Biological diversity varies widely among the elderly: a family physician cares for both healthy, fit 80-year-olds and very sick 80-year-olds in a nursing home. It is important to adapt the blood pressure target values to the patient’s condition: “If a patient has a life expectancy of less than two years, it is certainly not reasonable to aim for a blood pressure below 140 mmHg at any cost.” An important guideline in this area is the CRIME criteria (Table 3) [2]. At the same time, however, Prof. Schönenberger pointed out that in Switzerland, 90-year-olds still have an average life expectancy of five years, which means that lowering blood pressure is generally worthwhile.
Cognition plays a critical role in individuals at such an advanced age. This should be measured systematically. The gold standard is still the Mini Mental Test (MMSE) in combination with the watch test. However, many patients find the MMSE patronizing, so the MOCA test with its more playful elements is a good alternative. Another valid cognition test with a very low time requirement is the Mini-COG.

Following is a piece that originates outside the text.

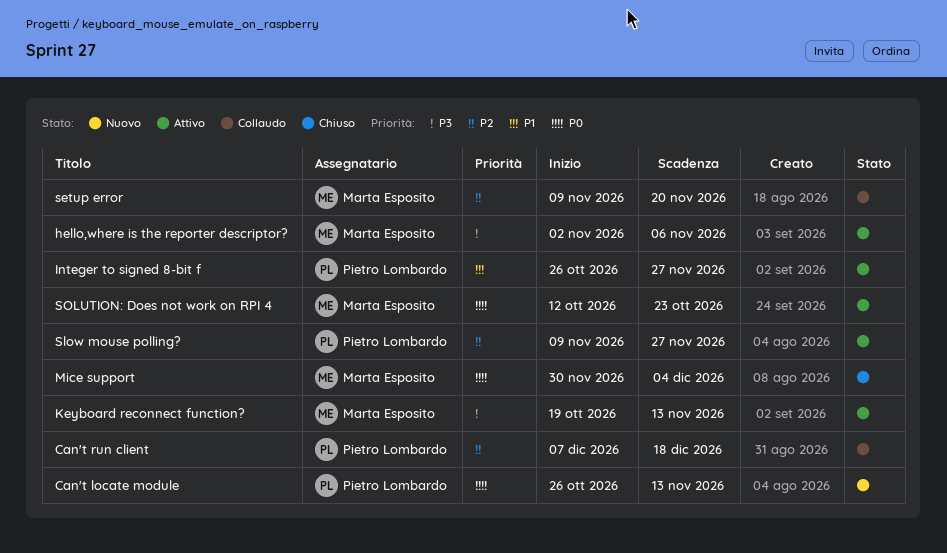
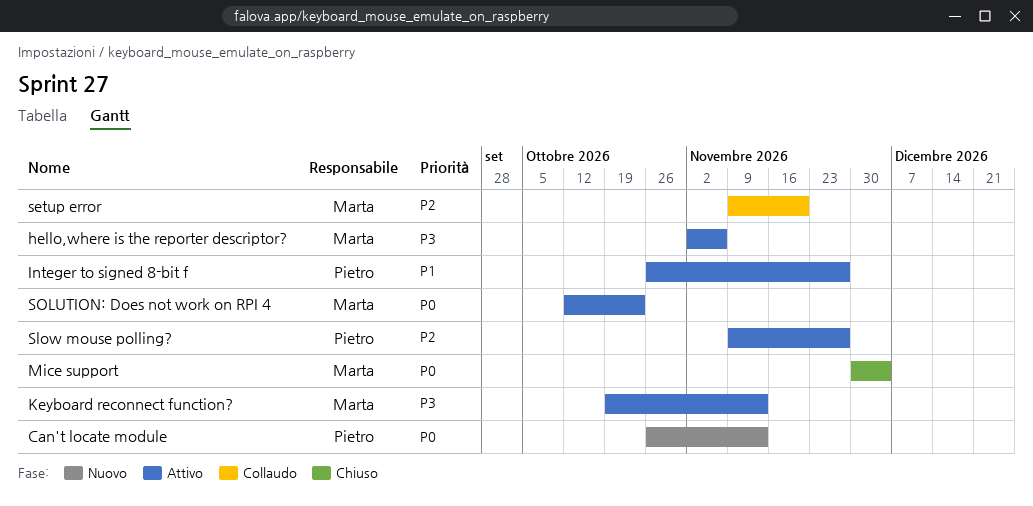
Can't run client: present -> none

Do not forget orthostatic hypotension
An important aspect of hypertension treatment in the elderly is orthostatic hypotension, the prevalence of which increases sharply in old age, for example, because of increasing autonomic dysfunction or varicosis. Prof. Schönenberger provided tips and tricks on how to prevent orthostatic hypotension and other forms of hypotension. Falls in elderly patients can be prevented:
- Avoid triggering drugs and substances (alcohol!)
- Wear support stockings
- Observe rules of conduct: get up slowly, move feet through before getting up, raise top of bed slightly at night, etc.
- Walking exercise to train the muscle pump
- Avoid standing for long periods
- Avoid heat and dehydration
Take-home-messages
- Relax blood pressure targets if life expectancy is expected to be less than 1-2 years, especially in advanced dementia.
- Determine target values in elderly patients individually, depending on biological age and drug tolerance.
- In fit older patients and well tolerated by therapy, aim for the same target values as in younger patients.
- Keep an eye on reduced perfusion of the organs (brain, kidney, heart) and relax blood pressure targets if necessary.
- Keep an eye on orthostatic hypotension, relax blood pressure targets if necessary.
Source: 1st Spring Meeting of the Swiss Society of General Internal Medicine, May 25-27, 2016, Basel. Workshop: Treatment of hypertension in the elderly.
Literature:
- SPRINT Research Group: A Randomized Trial of Intensive versus Standard Blood-Pressure Control. N Engl J Med 2015 Nov; 373(22): 2103-2116.
- Onder G, et al: Recommendations to prescribe in complex older adults: results of the CRIteria to assess appropriate Medication use among Elderly complex patients (CRIME) project. Drugs Aging 2014; 31(1): 33-45.